В июле 1889 года Р.У. Чамберс женился на Эльзе Моллер; их сын Роберт также достиг некоторого успеха на литературном поприще.
Как и многие американские писатели, Чамберс не пошел по стопам Конан Дойла, хотя Шерлок Холмс в это время достиг пика своей популярности. В творчестве Чамберса ощущается скорее влияние Анны Кэтрин Грин — его персонажи невероятно эмоциональны и часто совершают злодеяния не ради личной выгоды и не из страха быть разоблаченными, а исключительно «по страсти». Герой Чамберса — сыщик-дилетант, который не стесняется признаться в своей неопытности и берется за расследование лишь потому, что тайна, окружающая убийство, препятствует его личному счастью. Поклонники детективного жанра в наши дни знают Чамберса в основном благодаря новелле «Лиловый император».
Рассказ «Лиловый император» был впервые опубликован в журнальном варианте в 1895 году и вошел в сборник Чамберса 1897 года «Тайна выбора».
R. W. C hambers. The Purple Emperor. — N.Y., 1897.
РОБЕРТ У. ЧАМБЕРС
ЛИЛОВЫЙ ИМПЕРАТОР
И память, может быть, о счастии реальней, Чем самый счастья миг[47].
А. Мюссе. «Воспоминание»Император наблюдал за мной молча.

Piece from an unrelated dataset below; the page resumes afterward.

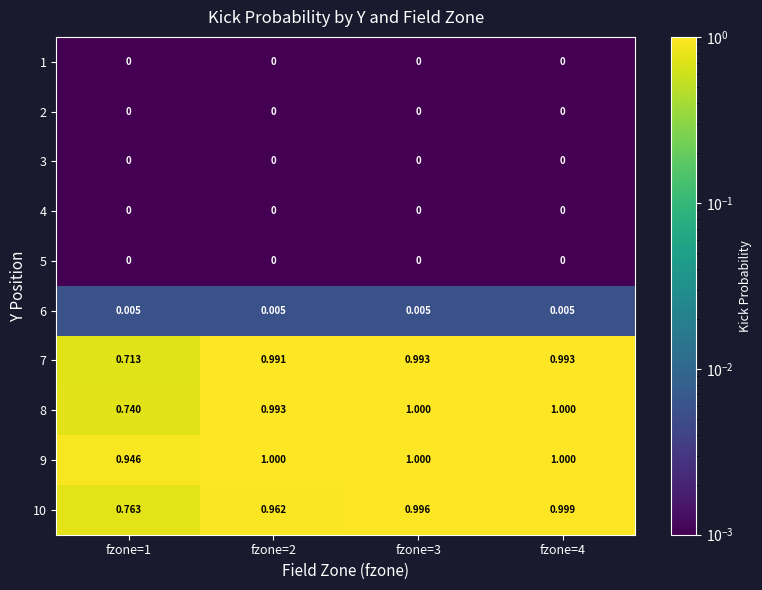

Between fzone=3 and fzone=4, which is larger?

fzone=3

Я снова забросил удочку, отмотав шесть футов шелковой лески, и, как только она с легким шипением пронеслась над водой, заметил, что все три мои наживки плавают, как прошлогодние листья. Император усмехнулся.

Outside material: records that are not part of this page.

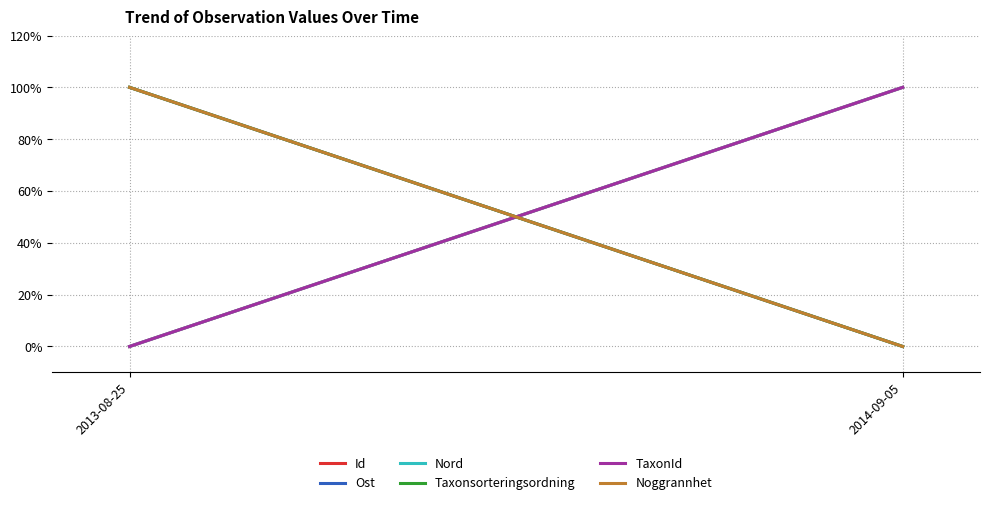

Reading left to right, transcribe all the data shown in this chart.

Id: 0	1
Ost: 1	0
Nord: 0	1
Taxonsorteringsordning: 1	0
TaxonId: 0	1
Noggrannhet: 1	0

— Сами видите, — сказал он. — Я был прав. Здешняя форель не клюет на хвостатую мушку.
— А в Америке клюет, — отвечал я.
— Подумаешь, в Америке, — заметил Император.
— Форель клюет на хвостатую мушку и в Англии, — настаивал я.
— Какое мне дело до того, что творится в Англии? — поинтересовался Император.
— Вам нет дела ни до чего, кроме самого себя и ваших паршивых гусениц, — сказал я в сильнейшем раздражении.
Император фыркнул. Его широкое, безволосое, загорелое лицо хранило то упрямое выражение, которое неизменно меня раздражало. Возможно, дело было в его манере носить шляпу (ибо он носил ее, плотно нахлобучив на уши, и две маленькие бархатные ленточки, свисавшие с серебряной пряжки надо лбом, развевались от самомалейшего ветерка). Его хитрые глазки и острый нос очень странно смотрелись на пухлом румяном лице. Он заметил мой взгляд и усмехнулся.
— Я знаю о насекомых больше, чем кто бы то ни было во всем Морбиане, и в Финистере тоже, если уж на то пошло, — сказал он.
— Алый Адмирал вам в этом не уступает, — парировал я.
— Нет, уступает, — сердито отозвался Император.
— А его коллекция бабочек вдвое больше вашей, — добавил я, спускаясь ниже по течению и останавливаясь в аккурат напротив него.